WORKING DATA section start
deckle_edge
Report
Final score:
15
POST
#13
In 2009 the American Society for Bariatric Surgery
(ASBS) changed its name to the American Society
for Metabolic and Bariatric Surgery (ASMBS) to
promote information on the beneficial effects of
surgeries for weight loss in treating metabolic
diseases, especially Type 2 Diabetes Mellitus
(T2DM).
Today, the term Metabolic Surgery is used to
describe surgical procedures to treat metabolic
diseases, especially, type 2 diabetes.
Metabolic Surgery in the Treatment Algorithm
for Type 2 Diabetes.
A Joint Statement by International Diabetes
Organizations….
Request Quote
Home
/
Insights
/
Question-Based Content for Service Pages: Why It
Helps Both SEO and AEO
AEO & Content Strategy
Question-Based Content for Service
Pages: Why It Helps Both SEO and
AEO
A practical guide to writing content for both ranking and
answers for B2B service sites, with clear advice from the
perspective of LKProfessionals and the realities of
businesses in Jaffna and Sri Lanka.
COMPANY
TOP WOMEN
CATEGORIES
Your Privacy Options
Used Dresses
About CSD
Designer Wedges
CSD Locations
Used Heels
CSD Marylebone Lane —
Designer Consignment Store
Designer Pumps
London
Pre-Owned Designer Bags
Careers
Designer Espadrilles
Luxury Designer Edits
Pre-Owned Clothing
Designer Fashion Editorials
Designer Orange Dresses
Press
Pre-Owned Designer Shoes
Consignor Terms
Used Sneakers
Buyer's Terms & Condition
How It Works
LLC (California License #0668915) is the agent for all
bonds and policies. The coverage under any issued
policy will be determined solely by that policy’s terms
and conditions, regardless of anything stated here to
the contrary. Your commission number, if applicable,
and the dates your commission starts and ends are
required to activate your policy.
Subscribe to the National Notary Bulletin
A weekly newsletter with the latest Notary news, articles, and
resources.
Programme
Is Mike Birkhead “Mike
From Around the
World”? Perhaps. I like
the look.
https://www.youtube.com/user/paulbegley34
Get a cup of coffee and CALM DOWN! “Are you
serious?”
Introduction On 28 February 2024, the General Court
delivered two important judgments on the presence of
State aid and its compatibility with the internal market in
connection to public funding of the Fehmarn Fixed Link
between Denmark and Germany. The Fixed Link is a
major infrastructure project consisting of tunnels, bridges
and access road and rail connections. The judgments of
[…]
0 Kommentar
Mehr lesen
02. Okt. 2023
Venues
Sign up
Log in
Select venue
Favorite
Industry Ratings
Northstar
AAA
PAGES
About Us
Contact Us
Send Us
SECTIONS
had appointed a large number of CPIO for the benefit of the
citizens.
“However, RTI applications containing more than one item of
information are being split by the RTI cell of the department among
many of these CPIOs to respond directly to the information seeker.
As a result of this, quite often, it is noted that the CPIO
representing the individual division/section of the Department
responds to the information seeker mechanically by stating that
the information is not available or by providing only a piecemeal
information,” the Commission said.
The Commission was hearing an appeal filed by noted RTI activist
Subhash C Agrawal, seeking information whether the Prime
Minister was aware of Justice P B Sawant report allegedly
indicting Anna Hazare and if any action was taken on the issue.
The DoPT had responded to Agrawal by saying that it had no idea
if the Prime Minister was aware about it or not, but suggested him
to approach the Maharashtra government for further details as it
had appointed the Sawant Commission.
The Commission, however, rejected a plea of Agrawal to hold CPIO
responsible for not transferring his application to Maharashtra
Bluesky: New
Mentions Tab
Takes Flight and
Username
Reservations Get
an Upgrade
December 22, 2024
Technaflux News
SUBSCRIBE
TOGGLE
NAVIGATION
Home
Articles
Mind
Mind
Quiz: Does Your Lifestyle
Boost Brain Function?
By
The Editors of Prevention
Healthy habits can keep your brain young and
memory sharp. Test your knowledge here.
WORKING DATA section end
- _WORK ITEM_
Copy the lines of the page text above word for word, from the very first line down to and including the line that contains "answers for B2B".

- _RESPONSE TO THE TASK_
deckle_edge
Report
Final score:
15
POST
#13
In 2009 the American Society for Bariatric Surgery
(ASBS) changed its name to the American Society
for Metabolic and Bariatric Surgery (ASMBS) to
promote information on the beneficial effects of
surgeries for weight loss in treating metabolic
diseases, especially Type 2 Diabetes Mellitus
(T2DM).
Today, the term Metabolic Surgery is used to
describe surgical procedures to treat metabolic
diseases, especially, type 2 diabetes.
Metabolic Surgery in the Treatment Algorithm
for Type 2 Diabetes.
A Joint Statement by International Diabetes
Organizations….
Request Quote
Home
/
Insights
/
Question-Based Content for Service Pages: Why It
Helps Both SEO and AEO
AEO & Content Strategy
Question-Based Content for Service
Pages: Why It Helps Both SEO and
AEO
A practical guide to writing content for both ranking and
answers for B2B service sites, with clear advice from the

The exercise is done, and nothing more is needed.